Provided entries >>
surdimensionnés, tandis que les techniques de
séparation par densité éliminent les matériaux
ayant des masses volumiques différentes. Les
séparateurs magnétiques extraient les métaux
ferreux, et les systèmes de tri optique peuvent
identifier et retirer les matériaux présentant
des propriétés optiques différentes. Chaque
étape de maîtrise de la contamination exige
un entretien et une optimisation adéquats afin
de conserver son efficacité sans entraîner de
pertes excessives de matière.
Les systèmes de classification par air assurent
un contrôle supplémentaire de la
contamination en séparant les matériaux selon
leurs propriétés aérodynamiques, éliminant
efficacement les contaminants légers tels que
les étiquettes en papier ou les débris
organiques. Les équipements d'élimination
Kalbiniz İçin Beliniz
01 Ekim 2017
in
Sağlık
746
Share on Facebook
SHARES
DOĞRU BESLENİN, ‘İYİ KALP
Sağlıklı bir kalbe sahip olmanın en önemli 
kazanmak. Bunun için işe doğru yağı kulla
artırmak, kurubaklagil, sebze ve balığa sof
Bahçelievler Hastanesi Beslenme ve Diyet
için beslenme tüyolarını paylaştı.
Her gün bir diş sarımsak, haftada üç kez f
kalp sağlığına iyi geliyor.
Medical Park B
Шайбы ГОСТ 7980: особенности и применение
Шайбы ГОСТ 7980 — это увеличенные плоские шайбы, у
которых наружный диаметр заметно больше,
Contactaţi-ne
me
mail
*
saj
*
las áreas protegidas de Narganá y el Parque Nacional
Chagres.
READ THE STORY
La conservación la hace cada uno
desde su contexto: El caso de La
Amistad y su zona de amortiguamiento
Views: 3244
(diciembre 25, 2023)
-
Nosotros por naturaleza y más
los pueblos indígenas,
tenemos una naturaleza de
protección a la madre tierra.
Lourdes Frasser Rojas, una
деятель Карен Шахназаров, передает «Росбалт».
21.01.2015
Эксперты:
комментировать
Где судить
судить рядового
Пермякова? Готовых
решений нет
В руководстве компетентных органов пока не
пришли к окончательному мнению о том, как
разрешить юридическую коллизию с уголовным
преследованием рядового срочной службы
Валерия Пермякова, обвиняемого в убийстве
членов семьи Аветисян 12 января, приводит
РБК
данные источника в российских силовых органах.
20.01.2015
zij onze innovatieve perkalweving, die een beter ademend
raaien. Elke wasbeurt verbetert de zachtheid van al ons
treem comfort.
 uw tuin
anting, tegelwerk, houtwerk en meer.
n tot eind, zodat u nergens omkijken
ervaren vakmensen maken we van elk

Work order >> Each record above has to be retyped exactly, with nothing left out.

Exercise answer >>
surdimensionnés, tandis que les techniques de
séparation par densité éliminent les matériaux
ayant des masses volumiques différentes. Les
séparateurs magnétiques extraient les métaux
ferreux, et les systèmes de tri optique peuvent
identifier et retirer les matériaux présentant
des propriétés optiques différentes. Chaque
étape de maîtrise de la contamination exige
un entretien et une optimisation adéquats afin
de conserver son efficacité sans entraîner de
pertes excessives de matière.
Les systèmes de classification par air assurent
un contrôle supplémentaire de la
contamination en séparant les matériaux selon
leurs propriétés aérodynamiques, éliminant
efficacement les contaminants légers tels que
les étiquettes en papier ou les débris
organiques. Les équipements d'élimination
Kalbiniz İçin Beliniz
01 Ekim 2017
in
Sağlık
746
Share on Facebook
SHARES
DOĞRU BESLENİN, ‘İYİ KALP
Sağlıklı bir kalbe sahip olmanın en önemli 
kazanmak. Bunun için işe doğru yağı kulla
artırmak, kurubaklagil, sebze ve balığa sof
Bahçelievler Hastanesi Beslenme ve Diyet
için beslenme tüyolarını paylaştı.
Her gün bir diş sarımsak, haftada üç kez f
kalp sağlığına iyi geliyor.
Medical Park B
Шайбы ГОСТ 7980: особенности и применение
Шайбы ГОСТ 7980 — это увеличенные плоские шайбы, у
которых наружный диаметр заметно больше,
Contactaţi-ne
me
mail
*
saj
*
las áreas protegidas de Narganá y el Parque Nacional
Chagres.
READ THE STORY
La conservación la hace cada uno
desde su contexto: El caso de La
Amistad y su zona de amortiguamiento
Views: 3244
(diciembre 25, 2023)
-
Nosotros por naturaleza y más
los pueblos indígenas,
tenemos una naturaleza de
protección a la madre tierra.
Lourdes Frasser Rojas, una
деятель Карен Шахназаров, передает «Росбалт».
21.01.2015
Эксперты:
комментировать
Где судить
судить рядового
Пермякова? Готовых
решений нет
В руководстве компетентных органов пока не
пришли к окончательному мнению о том, как
разрешить юридическую коллизию с уголовным
преследованием рядового срочной службы
Валерия Пермякова, обвиняемого в убийстве
членов семьи Аветисян 12 января, приводит
РБК
данные источника в российских силовых органах.
20.01.2015
zij onze innovatieve perkalweving, die een beter ademend
raaien. Elke wasbeurt verbetert de zachtheid van al ons
treem comfort.
 uw tuin
anting, tegelwerk, houtwerk en meer.
n tot eind, zodat u nergens omkijken
ervaren vakmensen maken we van elk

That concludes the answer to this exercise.